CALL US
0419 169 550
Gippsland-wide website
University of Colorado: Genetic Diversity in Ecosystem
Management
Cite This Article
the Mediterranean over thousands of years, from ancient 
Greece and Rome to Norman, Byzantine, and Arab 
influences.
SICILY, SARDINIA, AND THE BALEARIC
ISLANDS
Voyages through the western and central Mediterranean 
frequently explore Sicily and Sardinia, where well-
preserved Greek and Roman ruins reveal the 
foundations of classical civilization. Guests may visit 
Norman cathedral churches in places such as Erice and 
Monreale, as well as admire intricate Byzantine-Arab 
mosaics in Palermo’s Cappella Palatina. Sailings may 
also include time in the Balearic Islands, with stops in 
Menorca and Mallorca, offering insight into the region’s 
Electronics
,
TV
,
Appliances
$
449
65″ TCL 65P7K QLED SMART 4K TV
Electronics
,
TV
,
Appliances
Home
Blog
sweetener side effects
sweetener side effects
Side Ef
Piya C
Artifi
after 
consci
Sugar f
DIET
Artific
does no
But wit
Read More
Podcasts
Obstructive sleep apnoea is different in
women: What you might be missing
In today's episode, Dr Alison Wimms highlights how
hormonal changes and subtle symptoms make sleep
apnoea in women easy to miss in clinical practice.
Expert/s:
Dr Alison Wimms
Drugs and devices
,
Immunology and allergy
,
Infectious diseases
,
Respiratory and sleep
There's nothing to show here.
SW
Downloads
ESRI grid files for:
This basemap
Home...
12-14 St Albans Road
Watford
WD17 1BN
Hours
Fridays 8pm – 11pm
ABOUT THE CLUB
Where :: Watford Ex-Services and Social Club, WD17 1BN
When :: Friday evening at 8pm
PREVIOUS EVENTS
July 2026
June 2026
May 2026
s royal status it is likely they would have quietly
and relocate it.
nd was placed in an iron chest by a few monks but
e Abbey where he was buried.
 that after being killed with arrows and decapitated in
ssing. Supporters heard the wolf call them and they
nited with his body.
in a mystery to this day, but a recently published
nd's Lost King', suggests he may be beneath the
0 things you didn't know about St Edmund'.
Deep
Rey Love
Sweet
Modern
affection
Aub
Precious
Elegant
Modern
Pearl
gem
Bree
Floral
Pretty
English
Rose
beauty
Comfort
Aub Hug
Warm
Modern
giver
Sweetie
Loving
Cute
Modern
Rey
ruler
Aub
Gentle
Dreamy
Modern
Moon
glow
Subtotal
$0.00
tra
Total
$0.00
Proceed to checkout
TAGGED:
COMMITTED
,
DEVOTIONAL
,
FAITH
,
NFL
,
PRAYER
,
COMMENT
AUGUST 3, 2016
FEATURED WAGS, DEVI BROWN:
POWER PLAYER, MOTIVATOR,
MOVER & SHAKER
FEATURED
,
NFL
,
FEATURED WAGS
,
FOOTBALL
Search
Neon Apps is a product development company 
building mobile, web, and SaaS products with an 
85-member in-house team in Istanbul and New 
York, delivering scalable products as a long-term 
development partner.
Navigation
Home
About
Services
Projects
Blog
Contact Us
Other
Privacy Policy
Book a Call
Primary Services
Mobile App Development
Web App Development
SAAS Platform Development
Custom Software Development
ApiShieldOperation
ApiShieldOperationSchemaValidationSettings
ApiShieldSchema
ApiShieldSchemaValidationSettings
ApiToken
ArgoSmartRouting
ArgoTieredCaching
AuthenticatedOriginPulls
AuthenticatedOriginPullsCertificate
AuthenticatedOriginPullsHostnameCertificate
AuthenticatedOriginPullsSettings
=======
**ABOUT THIS EXERCISE**
Once the records have been read, print them all again exactly.

**SOLUTION FOR THIS TASK**
CALL US
0419 169 550
Gippsland-wide website
University of Colorado: Genetic Diversity in Ecosystem
Management
Cite This Article
the Mediterranean over thousands of years, from ancient 
Greece and Rome to Norman, Byzantine, and Arab 
influences.
SICILY, SARDINIA, AND THE BALEARIC
ISLANDS
Voyages through the western and central Mediterranean 
frequently explore Sicily and Sardinia, where well-
preserved Greek and Roman ruins reveal the 
foundations of classical civilization. Guests may visit 
Norman cathedral churches in places such as Erice and 
Monreale, as well as admire intricate Byzantine-Arab 
mosaics in Palermo’s Cappella Palatina. Sailings may 
also include time in the Balearic Islands, with stops in 
Menorca and Mallorca, offering insight into the region’s 
Electronics
,
TV
,
Appliances
$
449
65″ TCL 65P7K QLED SMART 4K TV
Electronics
,
TV
,
Appliances
Home
Blog
sweetener side effects
sweetener side effects
Side Ef
Piya C
Artifi
after 
consci
Sugar f
DIET
Artific
does no
But wit
Read More
Podcasts
Obstructive sleep apnoea is different in
women: What you might be missing
In today's episode, Dr Alison Wimms highlights how
hormonal changes and subtle symptoms make sleep
apnoea in women easy to miss in clinical practice.
Expert/s:
Dr Alison Wimms
Drugs and devices
,
Immunology and allergy
,
Infectious diseases
,
Respiratory and sleep
There's nothing to show here.
SW
Downloads
ESRI grid files for:
This basemap
Home...
12-14 St Albans Road
Watford
WD17 1BN
Hours
Fridays 8pm – 11pm
ABOUT THE CLUB
Where :: Watford Ex-Services and Social Club, WD17 1BN
When :: Friday evening at 8pm
PREVIOUS EVENTS
July 2026
June 2026
May 2026
s royal status it is likely they would have quietly
and relocate it.
nd was placed in an iron chest by a few monks but
e Abbey where he was buried.
 that after being killed with arrows and decapitated in
ssing. Supporters heard the wolf call them and they
nited with his body.
in a mystery to this day, but a recently published
nd's Lost King', suggests he may be beneath the
0 things you didn't know about St Edmund'.
Deep
Rey Love
Sweet
Modern
affection
Aub
Precious
Elegant
Modern
Pearl
gem
Bree
Floral
Pretty
English
Rose
beauty
Comfort
Aub Hug
Warm
Modern
giver
Sweetie
Loving
Cute
Modern
Rey
ruler
Aub
Gentle
Dreamy
Modern
Moon
glow
Subtotal
$0.00
tra
Total
$0.00
Proceed to checkout
TAGGED:
COMMITTED
,
DEVOTIONAL
,
FAITH
,
NFL
,
PRAYER
,
COMMENT
AUGUST 3, 2016
FEATURED WAGS, DEVI BROWN:
POWER PLAYER, MOTIVATOR,
MOVER & SHAKER
FEATURED
,
NFL
,
FEATURED WAGS
,
FOOTBALL
Search
Neon Apps is a product development company 
building mobile, web, and SaaS products with an 
85-member in-house team in Istanbul and New 
York, delivering scalable products as a long-term 
development partner.
Navigation
Home
About
Services
Projects
Blog
Contact Us
Other
Privacy Policy
Book a Call
Primary Services
Mobile App Development
Web App Development
SAAS Platform Development
Custom Software Development
ApiShieldOperation
ApiShieldOperationSchemaValidationSettings
ApiShieldSchema
ApiShieldSchemaValidationSettings
ApiToken
ArgoSmartRouting
ArgoTieredCaching
AuthenticatedOriginPulls
AuthenticatedOriginPullsCertificate
AuthenticatedOriginPullsHostnameCertificate
AuthenticatedOriginPullsSettings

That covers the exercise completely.